• **Task objective**: Format the records below as a JSON list of strings, one string per line, starting at the line with "pose: elev=161.2 azim=154.0" and running through the end of the records. Skip blank lines and leave out the pictures.

** begin Material for this exercise **

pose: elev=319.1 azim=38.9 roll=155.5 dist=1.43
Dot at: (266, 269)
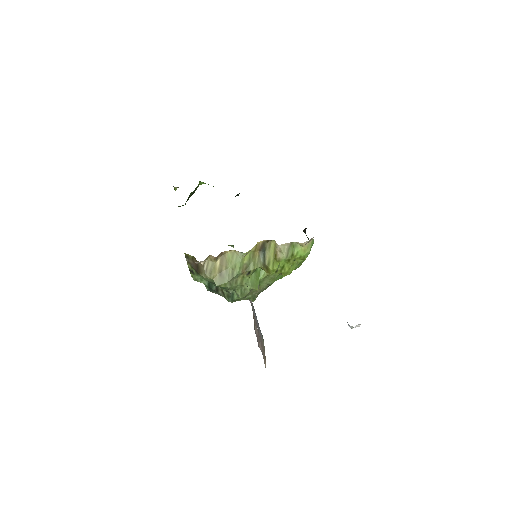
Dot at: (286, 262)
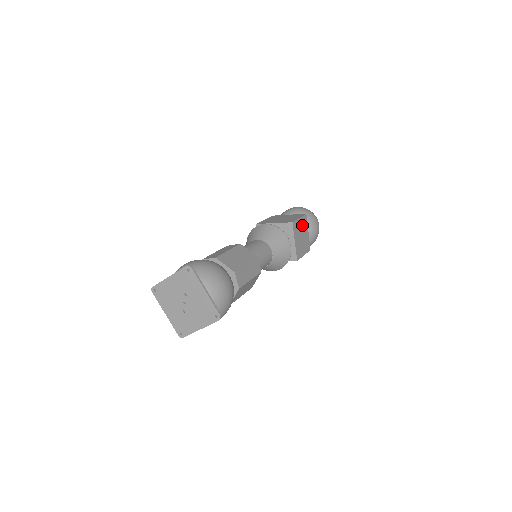
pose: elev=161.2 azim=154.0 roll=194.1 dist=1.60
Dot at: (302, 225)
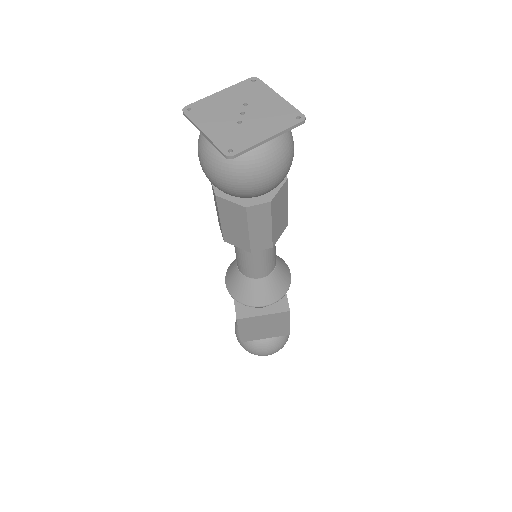
Dot at: occluded
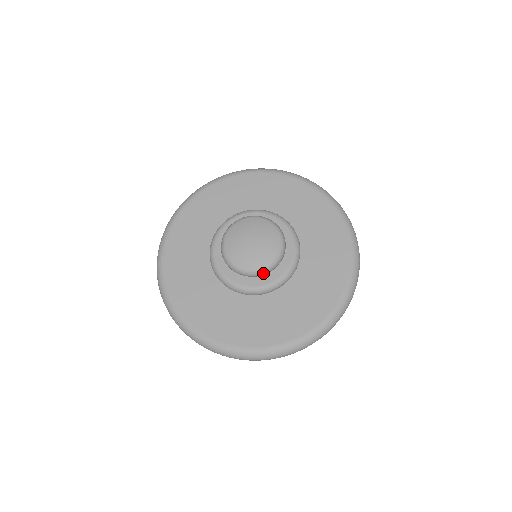
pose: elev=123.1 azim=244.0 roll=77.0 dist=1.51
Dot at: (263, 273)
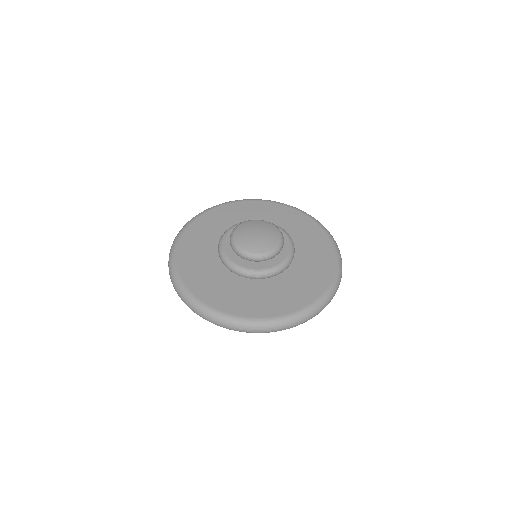
Dot at: (282, 247)
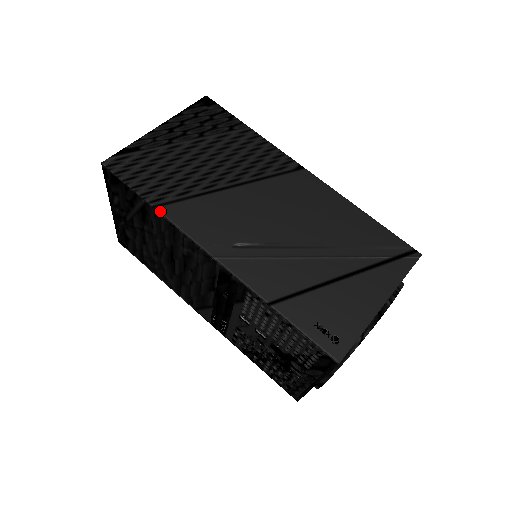
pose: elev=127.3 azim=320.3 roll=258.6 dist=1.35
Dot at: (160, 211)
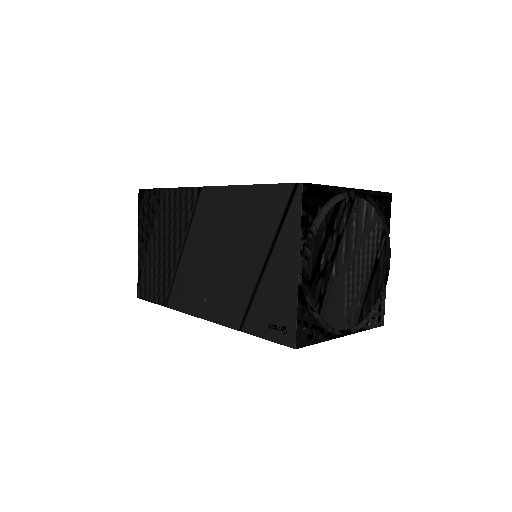
Dot at: (169, 307)
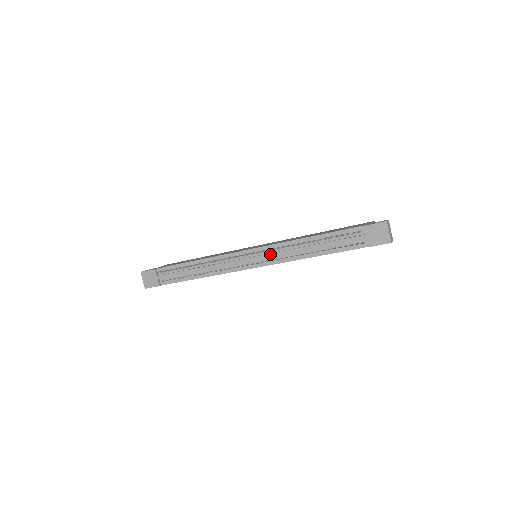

** end Material for this exercise **

• **Problem solution**:
[
  "pose: elev=161.2 azim=154.0 roll=194.1 dist=1.60",
  "Dot at: (302, 225)",
  "Dot at: occluded",
  "pose: elev=123.1 azim=244.0 roll=77.0 dist=1.51",
  "Dot at: (263, 273)",
  "Dot at: (282, 247)",
  "pose: elev=127.3 azim=320.3 roll=258.6 dist=1.35",
  "Dot at: (160, 211)",
  "Dot at: (169, 307)"
]